[ODE] CFM and timesteps

whitt013 whitt013 at bama.ua.edu
Wed Mar 12 17:44:01 2003


Forgot to change the address...
====================
I'm no expert, but I do know this:  collisions in ODE are NOT resolved until
penetration has already happened (dCollide's job is to set the penetration
_depths_ and contact positions in the contact structs).  To my understanding,
CFM and ERP work together to decide how many timesteps it takes to resolve a
constraint, including a penetration.  So if the timestep is larger, an object
can penetrate further into what it's colliding with, but still has the same
number of timesteps to get back out.  So ODE adds more force to push it
further.  So yes, CFM and ERP are timestep dependent, but only because the
collision system is.

Methods of resolving collisions the step before they happen have been
discussed on the list, but were dropped because they would basically entail
simulating the next timestep, then rewinding to the point of the first contact
and resimulating, until all contacts were resolved with depth 0.....  Pretty
expensive operation if you have a bunch of wheels (for instance) on the
ground.

Here's my suggestion: keep the same calculations you have now, but keep up
with the previous timestep as well, then do something like:
desiredTimeStep = currentTime - prevTime;
prevTimeStep = prevTimeStep + (desiredTimeStep - prevTimeStep) / 10;
dWorldStep(prevTimeStep);

That way if you were running at 50 fps and bogged down to 20 fps in one step,
one of two things would happen:  you would stay at 20 fps, and your simulation
would slide into a .05 timestep about a second later, or you would get back up
to 50 fairly quickly and the timestep would follow.  In the more common case,
your simulation speeds might vary within a 10th of a certain average, but the
values you give to dWorldStep will only vary within a 100th of that average,
keeping the steps a lot closer to constant and the simulation a lot more
stable.  The bad thing is, say you just simulated a big car crash, so your
scene dropped to 5 or 10 fps.  There's still a car out there flying towards
the pile-up, but by that time it's covering a full car length every step.
Worst case, it is within inches of running into the pile in one step, and
completely inside it the next...... and the whole pile explodes to infinity
and beyond (unless your adaptive CFM calculations have turned the pile into a
tub of jello by then).   A maximum timestep might keep scenarios that bad from
cropping up, but only localizes the effect a little more.

Just my 2 cents.
David

>===== Original Message From amundbørsand <amund@c2i.net> =====
>"gl" <gl@ntlworld.com> skreiv:
>
>> > Yes, but you're not really supposed to do that, are you?

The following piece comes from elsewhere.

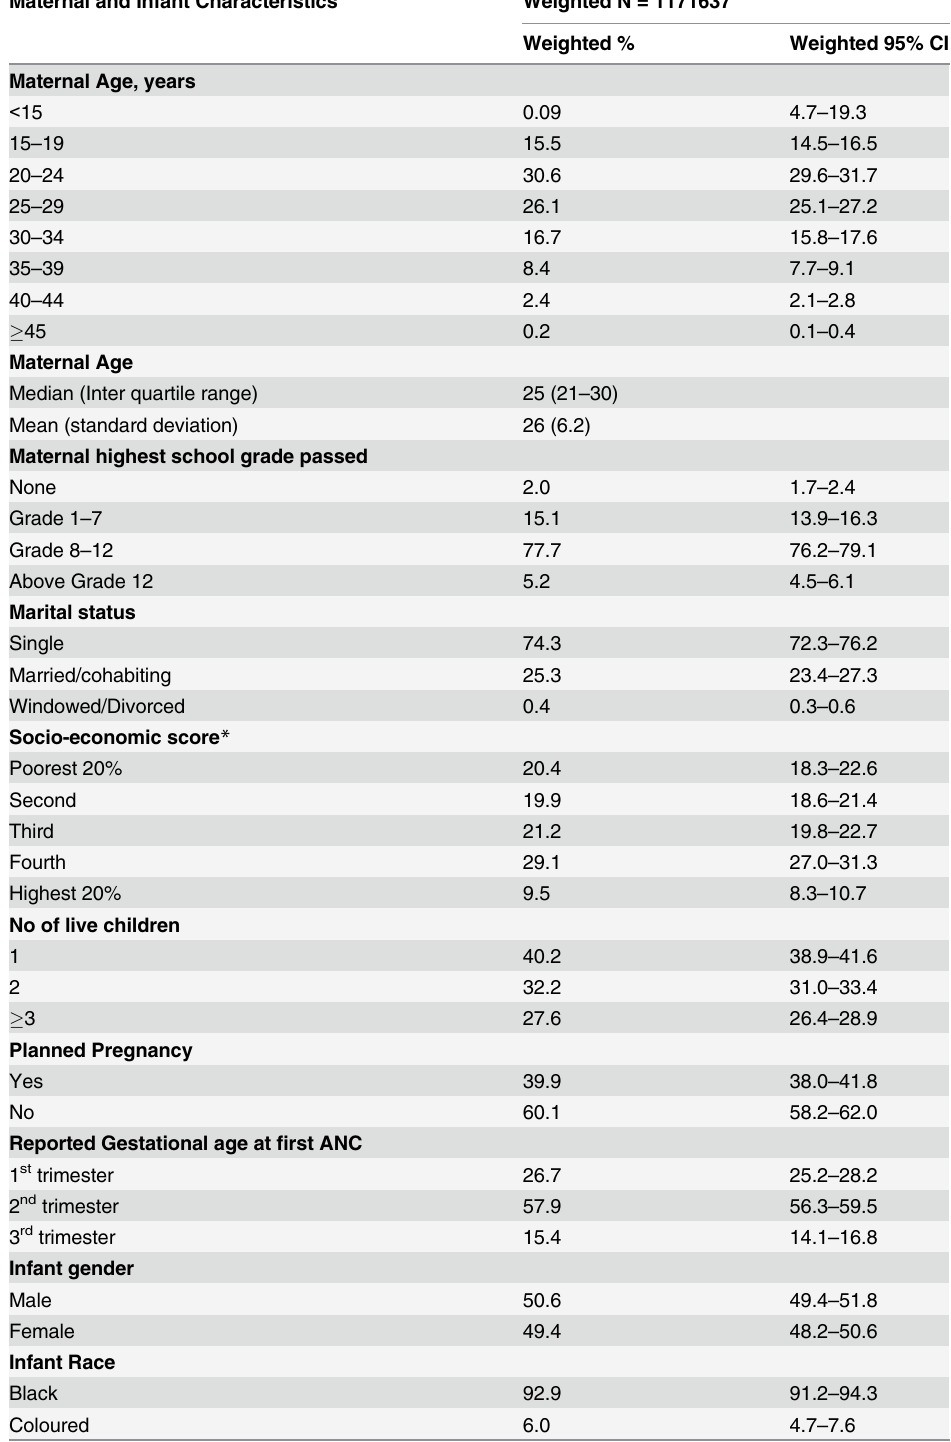
Table 1. Characteristics of mother-infant pairs in the 2010 PMTCT cascade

And I thought
>> > ODE finds out where the intersection/collision occurs ahead of time, and
>> > applies forces accordingly, not waiting until *after* objects have
>> > intersected, it's not using penalty methods. The way I see it your
>> > example is an error in the simulation and shouldn't happen.
>>
>> Can't answer that as I'm not clued up on that side of it yet.  I did some
>> tests with box stacking early on though, and larger timesteps resulted in
>> deeper penetration, so again you will get different results - but if you
>> don't have any of those requirements and it looks fine in your app, then
>> you're obviously OK : ).
>
>If I remember correctly, the boxstack example uses CFM, and CFM and ERP
>is stepsize dependent! =) But of course errors will sneak in more
>frequently and in a larger scale with larger time steps, and roundoffs
>and inaccuracies will be more significant and/or cause different
>solutions. But in my case it seems to work fine, which is what I hope
>for as well, because running smooth graphics at an optimal framerate is
>not easily crossed with constant time steps (unless your're running on
>75 fps refresh rate, but then you'll get such a drastic decrease if the
>computer can't keep up and drops to 35).